Yapılacak iş: Ryan O'Neal'ı anlatan yazıya göre oyuncu ilk başrolünü hangi yıl, hangi yapımda oynadı?

Seçilen bölüm:

Bugün 60 yaşında olan Tatum O'Neal, babasının ölümünden sonra People dergisine verdiği demeçte bu kaybın kendisini ne kadar derinden sarstığını anlattı.
Babasının ölümünden dolayı büyük bir acı duyduğunu belirten Tatum O'Neal, "O benim için dünyalara bedeldi. Ben onu çok seviyordum ve biliyorum ki o da beni çok seviyordu. Onu sonsuza kadar özleyeceğim. İyi anlaşabildiğimiz bir sürece geldiğimiz için de kendimi şanslı hissediyorum" dedi.
Paper Moon filminde birlikte görev aldığı kızı Tatum, babasının ölümünden büyük üzüntü duyduğunu belirtti. Ünlü oyuncunun Tatum dışında üç tane daha çocuğu bulunuyor. O'Neal beş tane de torun sahibi.
BİR SÜRE ALMANYA'DA YAŞADILAR
Ryan O'Neal, 20 Nisan 1941'de oyuncu Patricia Ruth Olga ve yazar Charles O'Neal'ın oğlu olarak Los Angeles'ta dünyaya geldi.
Oyunculuğa adım atmadan önce profesyonel boksör olmak içi eğitim gördü. 1950'lerde Los Angeles'ta Altın Eldiven Ödülü için mücadele etti. Amatörlüğü sırasında da çıktığı 18 maçı kazandı.
Ryan lise yıllarına geldiğinde ailesi Almanya'ya taşındı. Orada Münih'te okula başlasa da yeni hayatına alışması kolay olmadı.
Almanya'da yaşadıkları sırada yerel bir şovda görev aldı. İşte o sırada da oyunculuğa ilgi duymaya başladı.
Bir süre sonra ABD'ye dönen Ryan O'Neal, bazı TV şovlarında küçük roller üstlendi. 1962 ile 63 arasındaki bir yılı bu şekilde geçirdi.
İlk önemli oyunculuk deneyimini 1964 yılında Peyton Place adlı TV dizisiyle yaptı. Bu da ona sinemada birçok rolün kapılarını açtı. İlk başrolünü de 1969 yılında The Big Bounce adlı yapımda üstlendi.
AŞK HİKAYESİ İLE HAFIZALARA KAZINDI
Fakat RyaN O'Neal'ın kariyerini değiştiren ve bütün dünyanın onu tanımasını sağlayan ise 1970 tarihli Love Story (Aşk Hikayesi) adlı film oldu.

Kaynak malzeme:

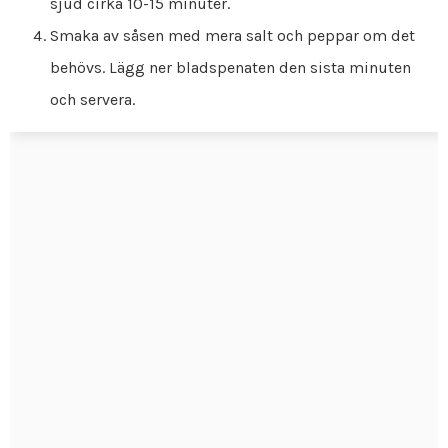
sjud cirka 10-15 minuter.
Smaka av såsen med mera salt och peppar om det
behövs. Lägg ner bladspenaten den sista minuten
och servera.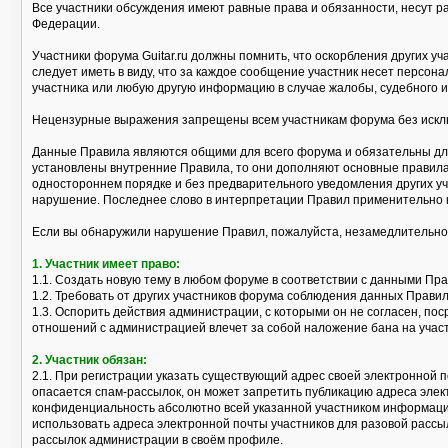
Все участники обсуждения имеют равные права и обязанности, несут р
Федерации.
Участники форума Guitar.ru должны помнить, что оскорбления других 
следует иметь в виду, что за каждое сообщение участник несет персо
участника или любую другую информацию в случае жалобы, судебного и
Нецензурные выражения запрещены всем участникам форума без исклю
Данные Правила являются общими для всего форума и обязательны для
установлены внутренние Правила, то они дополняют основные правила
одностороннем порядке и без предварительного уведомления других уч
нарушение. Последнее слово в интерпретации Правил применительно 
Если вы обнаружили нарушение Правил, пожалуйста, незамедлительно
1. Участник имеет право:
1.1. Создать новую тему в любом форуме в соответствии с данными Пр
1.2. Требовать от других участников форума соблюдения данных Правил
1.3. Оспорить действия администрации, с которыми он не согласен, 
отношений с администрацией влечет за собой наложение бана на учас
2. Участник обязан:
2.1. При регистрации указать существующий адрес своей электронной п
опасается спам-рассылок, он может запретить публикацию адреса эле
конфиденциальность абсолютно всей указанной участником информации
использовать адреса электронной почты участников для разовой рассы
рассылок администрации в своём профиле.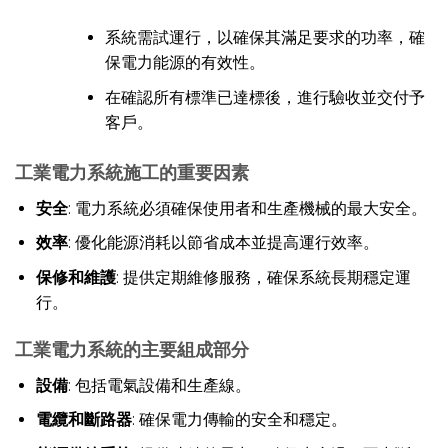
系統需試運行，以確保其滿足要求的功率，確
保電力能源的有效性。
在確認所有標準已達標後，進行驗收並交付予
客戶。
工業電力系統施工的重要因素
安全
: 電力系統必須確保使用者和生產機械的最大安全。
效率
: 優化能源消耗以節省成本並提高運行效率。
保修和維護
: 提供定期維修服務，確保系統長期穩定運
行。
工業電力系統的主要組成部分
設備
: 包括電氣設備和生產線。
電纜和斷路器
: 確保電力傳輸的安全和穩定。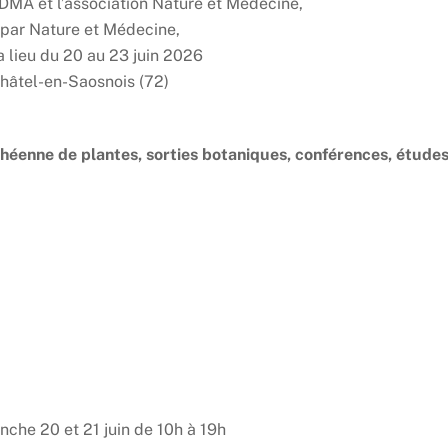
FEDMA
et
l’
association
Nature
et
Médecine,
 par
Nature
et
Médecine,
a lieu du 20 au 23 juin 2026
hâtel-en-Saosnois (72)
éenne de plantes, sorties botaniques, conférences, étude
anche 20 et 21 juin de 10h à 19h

---

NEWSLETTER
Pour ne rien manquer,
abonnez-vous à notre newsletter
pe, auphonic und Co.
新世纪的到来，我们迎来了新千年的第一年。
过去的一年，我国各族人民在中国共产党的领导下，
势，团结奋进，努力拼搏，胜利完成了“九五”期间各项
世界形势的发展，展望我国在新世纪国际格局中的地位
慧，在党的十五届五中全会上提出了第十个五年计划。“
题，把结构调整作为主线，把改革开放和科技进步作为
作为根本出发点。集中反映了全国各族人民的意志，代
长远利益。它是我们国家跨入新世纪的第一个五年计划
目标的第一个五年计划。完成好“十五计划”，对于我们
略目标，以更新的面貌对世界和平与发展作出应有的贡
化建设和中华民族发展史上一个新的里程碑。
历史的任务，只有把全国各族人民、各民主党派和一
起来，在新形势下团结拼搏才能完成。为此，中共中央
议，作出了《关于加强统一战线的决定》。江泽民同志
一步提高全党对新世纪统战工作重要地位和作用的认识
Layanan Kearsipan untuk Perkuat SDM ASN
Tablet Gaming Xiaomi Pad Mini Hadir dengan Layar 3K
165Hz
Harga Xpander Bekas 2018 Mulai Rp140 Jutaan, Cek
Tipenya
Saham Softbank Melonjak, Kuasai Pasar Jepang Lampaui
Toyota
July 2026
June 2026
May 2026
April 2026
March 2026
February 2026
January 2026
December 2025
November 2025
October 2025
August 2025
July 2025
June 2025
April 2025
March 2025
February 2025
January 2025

Çözülmüş alıştırma: 1969 yılında The Big Bounce adlı yapımda.